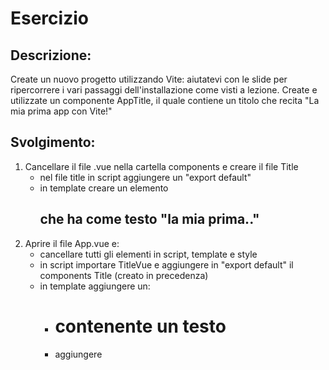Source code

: # Esercizio
## Descrizione:
Create un nuovo progetto utilizzando Vite: aiutatevi con le slide per ripercorrere i vari passaggi dell'installazione come visti a lezione.
Create e utilizzate un componente AppTitle, il quale contiene un titolo che recita "La mia prima app con Vite!"
## Svolgimento:
1. Cancellare il file .vue nella cartella components e creare il file Title
    - nel file title in script aggiungere un "export default"
    - in template creare un elemento <h2> che ha come testo "la mia prima.."
2. Aprire il file App.vue e:
    - cancellare tutti gli elementi in script, template e style
    - in script importare TitleVue e aggiungere in "export default" il components Title (creato in precedenza)
    - in template aggiungere un:
        - <h1> contenente un testo 
        - aggiungere <Title /> (contenente <h2>)
3. Visualizzare la pagina inserendo nel teminale il comando "npm run dev"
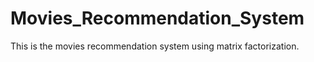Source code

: # Movies_Recommendation_System
This is the movies recommendation system using matrix factorization.
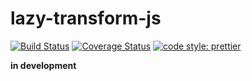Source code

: # lazy-transform-js

[![Build Status](https://travis-ci.org/nieltg/lazy-transform-js.svg?branch=master)](https://travis-ci.org/nieltg/lazy-transform-js)
[![Coverage Status](https://coveralls.io/repos/github/nieltg/lazy-transform-js/badge.svg?branch=master)](https://coveralls.io/github/nieltg/lazy-transform-js?branch=master)
[![code style: prettier](https://img.shields.io/badge/code_style-prettier-ff69b4.svg?style=flat-square)](https://github.com/prettier/prettier)

**in development**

ZADANIE => Policz, w ilu wierszach wpisów występuje słowo "script". Podaj wyłącznie liczbę.

WYNIK ZADANIA => 3